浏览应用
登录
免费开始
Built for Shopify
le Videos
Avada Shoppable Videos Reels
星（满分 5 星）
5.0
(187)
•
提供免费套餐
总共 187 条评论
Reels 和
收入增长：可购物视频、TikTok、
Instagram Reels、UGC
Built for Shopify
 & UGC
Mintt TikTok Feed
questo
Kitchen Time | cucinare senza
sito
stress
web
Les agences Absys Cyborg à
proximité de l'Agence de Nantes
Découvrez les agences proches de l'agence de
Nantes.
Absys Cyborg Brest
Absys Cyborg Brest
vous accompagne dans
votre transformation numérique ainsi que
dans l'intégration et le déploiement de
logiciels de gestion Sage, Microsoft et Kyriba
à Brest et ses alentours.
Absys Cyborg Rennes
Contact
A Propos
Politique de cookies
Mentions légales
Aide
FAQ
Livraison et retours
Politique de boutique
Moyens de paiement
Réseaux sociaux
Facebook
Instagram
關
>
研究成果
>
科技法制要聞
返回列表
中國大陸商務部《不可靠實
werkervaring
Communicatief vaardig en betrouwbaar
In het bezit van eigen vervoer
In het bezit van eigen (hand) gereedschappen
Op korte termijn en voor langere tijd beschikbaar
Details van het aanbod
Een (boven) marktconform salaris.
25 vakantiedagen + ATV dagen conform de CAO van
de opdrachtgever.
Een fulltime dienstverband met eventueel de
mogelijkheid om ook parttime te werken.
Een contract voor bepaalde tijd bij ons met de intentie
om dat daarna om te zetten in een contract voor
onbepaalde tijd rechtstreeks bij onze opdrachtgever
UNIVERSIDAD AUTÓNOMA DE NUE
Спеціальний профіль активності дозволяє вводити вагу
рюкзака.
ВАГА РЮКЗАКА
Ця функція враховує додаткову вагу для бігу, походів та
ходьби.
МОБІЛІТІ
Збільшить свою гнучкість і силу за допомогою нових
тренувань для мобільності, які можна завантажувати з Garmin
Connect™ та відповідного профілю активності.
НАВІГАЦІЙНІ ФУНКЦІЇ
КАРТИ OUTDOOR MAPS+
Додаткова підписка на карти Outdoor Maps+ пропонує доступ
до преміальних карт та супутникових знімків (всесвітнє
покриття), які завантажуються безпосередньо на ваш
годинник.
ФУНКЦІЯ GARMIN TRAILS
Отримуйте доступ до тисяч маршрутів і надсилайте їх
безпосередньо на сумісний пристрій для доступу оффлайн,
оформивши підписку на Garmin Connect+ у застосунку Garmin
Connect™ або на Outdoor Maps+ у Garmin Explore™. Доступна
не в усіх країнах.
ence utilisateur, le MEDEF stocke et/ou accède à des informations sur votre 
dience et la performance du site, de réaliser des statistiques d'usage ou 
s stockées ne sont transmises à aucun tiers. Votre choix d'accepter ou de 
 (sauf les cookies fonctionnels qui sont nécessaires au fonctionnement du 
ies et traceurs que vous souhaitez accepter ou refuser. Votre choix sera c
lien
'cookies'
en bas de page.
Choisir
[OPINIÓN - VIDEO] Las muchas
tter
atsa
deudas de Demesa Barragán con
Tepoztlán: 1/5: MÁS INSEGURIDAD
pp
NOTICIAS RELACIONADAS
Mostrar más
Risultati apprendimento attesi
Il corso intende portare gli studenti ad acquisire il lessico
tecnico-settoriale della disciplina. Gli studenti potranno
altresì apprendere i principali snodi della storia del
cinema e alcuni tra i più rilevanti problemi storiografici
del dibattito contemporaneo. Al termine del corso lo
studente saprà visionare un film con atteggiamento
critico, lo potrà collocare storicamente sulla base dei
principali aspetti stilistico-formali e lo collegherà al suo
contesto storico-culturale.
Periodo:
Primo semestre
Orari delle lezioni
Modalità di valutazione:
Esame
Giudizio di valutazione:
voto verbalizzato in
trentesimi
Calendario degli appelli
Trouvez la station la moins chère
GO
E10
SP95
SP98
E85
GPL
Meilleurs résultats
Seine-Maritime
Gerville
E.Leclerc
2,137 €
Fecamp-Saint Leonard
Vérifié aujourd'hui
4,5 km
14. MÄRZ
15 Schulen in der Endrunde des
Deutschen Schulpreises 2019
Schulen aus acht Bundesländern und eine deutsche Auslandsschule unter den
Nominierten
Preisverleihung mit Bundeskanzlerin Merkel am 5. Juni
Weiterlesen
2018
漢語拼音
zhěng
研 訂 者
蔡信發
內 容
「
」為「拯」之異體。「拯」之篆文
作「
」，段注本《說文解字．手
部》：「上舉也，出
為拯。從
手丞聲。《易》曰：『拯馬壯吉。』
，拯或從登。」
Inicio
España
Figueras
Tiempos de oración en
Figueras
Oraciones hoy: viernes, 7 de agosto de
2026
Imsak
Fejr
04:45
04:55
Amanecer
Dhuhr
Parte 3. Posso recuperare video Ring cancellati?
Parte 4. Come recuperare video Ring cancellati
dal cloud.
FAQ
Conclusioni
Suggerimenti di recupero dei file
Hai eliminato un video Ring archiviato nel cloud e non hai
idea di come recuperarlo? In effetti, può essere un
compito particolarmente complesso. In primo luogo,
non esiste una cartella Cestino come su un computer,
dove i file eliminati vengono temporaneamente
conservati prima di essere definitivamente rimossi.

## YOUR OBJECTIVE:
The listing is to be retyped in full, exactly as shown.

## ANSWER BOX:
浏览应用
登录
免费开始
Built for Shopify
le Videos
Avada Shoppable Videos Reels
星（满分 5 星）
5.0
(187)
•
提供免费套餐
总共 187 条评论
Reels 和
收入增长：可购物视频、TikTok、
Instagram Reels、UGC
Built for Shopify
 & UGC
Mintt TikTok Feed
questo
Kitchen Time | cucinare senza
sito
stress
web
Les agences Absys Cyborg à
proximité de l'Agence de Nantes
Découvrez les agences proches de l'agence de
Nantes.
Absys Cyborg Brest
Absys Cyborg Brest
vous accompagne dans
votre transformation numérique ainsi que
dans l'intégration et le déploiement de
logiciels de gestion Sage, Microsoft et Kyriba
à Brest et ses alentours.
Absys Cyborg Rennes
Contact
A Propos
Politique de cookies
Mentions légales
Aide
FAQ
Livraison et retours
Politique de boutique
Moyens de paiement
Réseaux sociaux
Facebook
Instagram
關
>
研究成果
>
科技法制要聞
返回列表
中國大陸商務部《不可靠實
werkervaring
Communicatief vaardig en betrouwbaar
In het bezit van eigen vervoer
In het bezit van eigen (hand) gereedschappen
Op korte termijn en voor langere tijd beschikbaar
Details van het aanbod
Een (boven) marktconform salaris.
25 vakantiedagen + ATV dagen conform de CAO van
de opdrachtgever.
Een fulltime dienstverband met eventueel de
mogelijkheid om ook parttime te werken.
Een contract voor bepaalde tijd bij ons met de intentie
om dat daarna om te zetten in een contract voor
onbepaalde tijd rechtstreeks bij onze opdrachtgever
UNIVERSIDAD AUTÓNOMA DE NUE
Спеціальний профіль активності дозволяє вводити вагу
рюкзака.
ВАГА РЮКЗАКА
Ця функція враховує додаткову вагу для бігу, походів та
ходьби.
МОБІЛІТІ
Збільшить свою гнучкість і силу за допомогою нових
тренувань для мобільності, які можна завантажувати з Garmin
Connect™ та відповідного профілю активності.
НАВІГАЦІЙНІ ФУНКЦІЇ
КАРТИ OUTDOOR MAPS+
Додаткова підписка на карти Outdoor Maps+ пропонує доступ
до преміальних карт та супутникових знімків (всесвітнє
покриття), які завантажуються безпосередньо на ваш
годинник.
ФУНКЦІЯ GARMIN TRAILS
Отримуйте доступ до тисяч маршрутів і надсилайте їх
безпосередньо на сумісний пристрій для доступу оффлайн,
оформивши підписку на Garmin Connect+ у застосунку Garmin
Connect™ або на Outdoor Maps+ у Garmin Explore™. Доступна
не в усіх країнах.
ence utilisateur, le MEDEF stocke et/ou accède à des informations sur votre 
dience et la performance du site, de réaliser des statistiques d'usage ou 
s stockées ne sont transmises à aucun tiers. Votre choix d'accepter ou de 
 (sauf les cookies fonctionnels qui sont nécessaires au fonctionnement du 
ies et traceurs que vous souhaitez accepter ou refuser. Votre choix sera c
lien
'cookies'
en bas de page.
Choisir
[OPINIÓN - VIDEO] Las muchas
tter
atsa
deudas de Demesa Barragán con
Tepoztlán: 1/5: MÁS INSEGURIDAD
pp
NOTICIAS RELACIONADAS
Mostrar más
Risultati apprendimento attesi
Il corso intende portare gli studenti ad acquisire il lessico
tecnico-settoriale della disciplina. Gli studenti potranno
altresì apprendere i principali snodi della storia del
cinema e alcuni tra i più rilevanti problemi storiografici
del dibattito contemporaneo. Al termine del corso lo
studente saprà visionare un film con atteggiamento
critico, lo potrà collocare storicamente sulla base dei
principali aspetti stilistico-formali e lo collegherà al suo
contesto storico-culturale.
Periodo:
Primo semestre
Orari delle lezioni
Modalità di valutazione:
Esame
Giudizio di valutazione:
voto verbalizzato in
trentesimi
Calendario degli appelli
Trouvez la station la moins chère
GO
E10
SP95
SP98
E85
GPL
Meilleurs résultats
Seine-Maritime
Gerville
E.Leclerc
2,137 €
Fecamp-Saint Leonard
Vérifié aujourd'hui
4,5 km
14. MÄRZ
15 Schulen in der Endrunde des
Deutschen Schulpreises 2019
Schulen aus acht Bundesländern und eine deutsche Auslandsschule unter den
Nominierten
Preisverleihung mit Bundeskanzlerin Merkel am 5. Juni
Weiterlesen
2018
漢語拼音
zhěng
研 訂 者
蔡信發
內 容
「
」為「拯」之異體。「拯」之篆文
作「
」，段注本《說文解字．手
部》：「上舉也，出
為拯。從
手丞聲。《易》曰：『拯馬壯吉。』
，拯或從登。」
Inicio
España
Figueras
Tiempos de oración en
Figueras
Oraciones hoy: viernes, 7 de agosto de
2026
Imsak
Fejr
04:45
04:55
Amanecer
Dhuhr
Parte 3. Posso recuperare video Ring cancellati?
Parte 4. Come recuperare video Ring cancellati
dal cloud.
FAQ
Conclusioni
Suggerimenti di recupero dei file
Hai eliminato un video Ring archiviato nel cloud e non hai
idea di come recuperarlo? In effetti, può essere un
compito particolarmente complesso. In primo luogo,
non esiste una cartella Cestino come su un computer,
dove i file eliminati vengono temporaneamente
conservati prima di essere definitivamente rimossi.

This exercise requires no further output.